The Red Storm's Justin Brownlee took steps, went out of bounds and threw the ball into the stands in the final seconds of the second-round game at Madison Square Garden. Officials Tim Higgins, Earl Walton and Jim Burr ran off the court without noticing or acknowledging any of the mistakes. St. John's won the game 65-63 and the offseason began for Rutgers.
"Before, I was against [the use of replay] because of the pace of the game,'' Rice said. "But after what happened to me at the end of the year, I would be for it.''
However, Brey said the example of the St. John's-Rutgers game doesn't apply in this interpretation.
"That game was over, those weren't correctable,'' Brey said. "You couldn't go back to those.
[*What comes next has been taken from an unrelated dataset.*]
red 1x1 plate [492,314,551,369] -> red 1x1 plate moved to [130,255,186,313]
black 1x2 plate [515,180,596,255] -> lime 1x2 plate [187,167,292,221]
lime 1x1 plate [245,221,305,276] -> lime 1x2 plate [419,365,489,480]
What we've had in the past is that while the official is checking to see if it was a 2 or a 3 is that you end up getting a 30-second timeout. Now, if you're wrong, you'll be charged that timeout.''
Rice said he'd likely be in favor of such crucial plays as the Big East gaffe being challengeable by coaches, but also admits to being conflicted about the situation.
"Having gone through something so bizarre,'' Rice said, "I would probably want to do it [go to the monitor for judgment calls]. But maybe only for conference tournaments or playoffs. I worry about the game. You want it to still be visually pleasing and not change the pace of the game for the fans.''
Denny Medley/US PresswireThis play in last season's Duke vs. Marquette game was called a charge. It won't be in the future.
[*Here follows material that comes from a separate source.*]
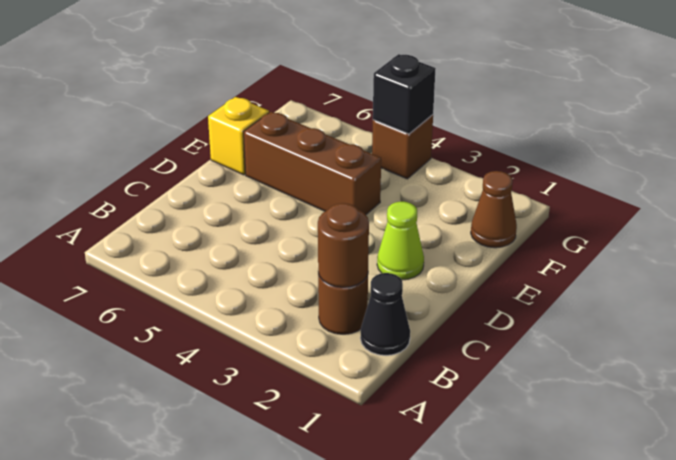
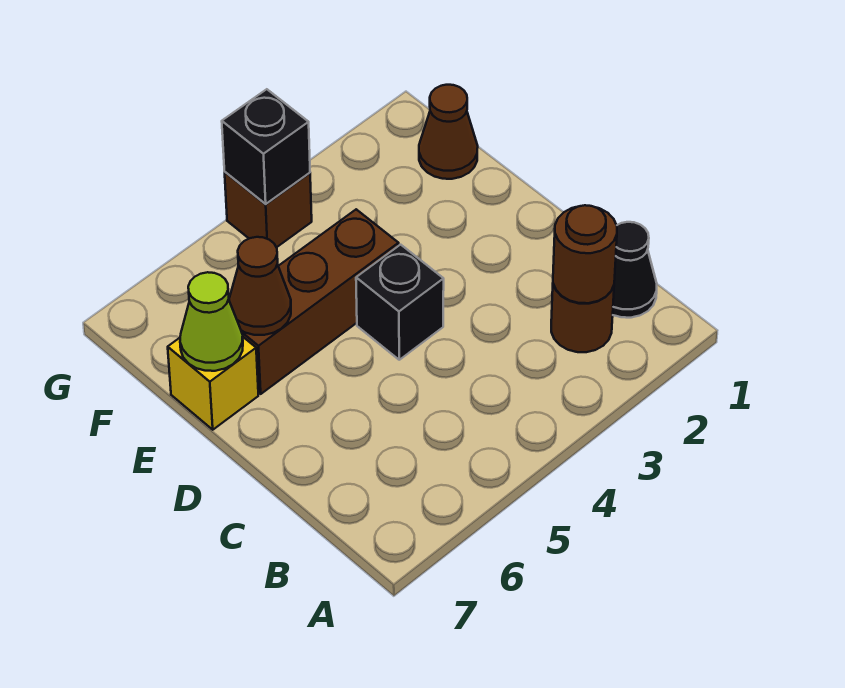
lime 1x1 cone [377,202,424,280] -> lime 1x1 cone moved to [180,272,243,371]
none -> black 1x1 brick [356,245,444,360]
none -> brown 1x1 cone [229,237,291,335]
The recommendations, which also include a 3-foot block/charge arc for the men and women -- which colleague Jay Bilas explains in great detail here -- still have to go through the rules oversight committee next month to be implemented into the NCAA rule book. The women also adopted the men's 3-point line of 20-feet, 9-inches, back a foot from its previous distance, which should clear up confusion with multiple lines on the court.
"Having one line will really help," Brey said. "It was confusing before."
The rules committee also discussed permitting head coaches to call timeouts only during dead-ball situations, and thus avoiding the calling of a TO during a loose-ball scrum, when it's often confusing as to which team has possession. However, this suggestion -- which mirrors a FIBA rule -- was voted down and not passed on to the committee.
A few more news and notes:
• Sunday is the deadline to withdraw from the NBA draft. A number of players who are still on the fence about a decision are scheduled to attend New Jersey Nets-sponsored workouts Saturday and Sunday.
The undecided players working out Saturday: Reggie Jackson, BC; Tu Holloway, Xavier; Cory Joseph, Texas; Ashton Gibbs, Pitt; Orlando Johnson, UC Santa Barbara; DeAndre Liggins, Kentucky; Scotty Hopson, Tennessee; Kim English, Missouri; Hollis Thompson, Georgetown; John Shurna, Northwestern; Troy Gillenwater, New Mexico State; Olu Ashaolu, Louisiana Tech; Carleton Scott, Notre Dame; Reggie Johnson, Miami.
The Nets plan on running through the players (and there will be plenty of others there who are either seniors or already in the draft as underclassmen) through a series of drills, three-on-two and five-on-five.
• The Big East meets May 23-25 in Florida and one of the key agenda items will be whether the conference tournament should stay at 16 teams when the league expands to 17 in 2013 with the addition of TCU. According to a number of coaches, the expectation is that it will go back down to 12. This past season, national champ UConn won five games in five days to win the Big East tournament.
Rutgers' Rice said he wasn't in favor of a proposal that would call for the top four teams to play the bottom four on the first day.
"I like it the way it is,'' Rice said. "We had a chance to win two games under the current format.''
Brey said he proposed having No. 16 play No. 17 on Sunday or Monday and then the winner joining the other 15 in New York. But he said there is a strong movement to go back to only 12 being in New York for the tournament. The question will be whether the presidents go along with the change and run the risk of not being able to entertain key boosters in New York City during the event.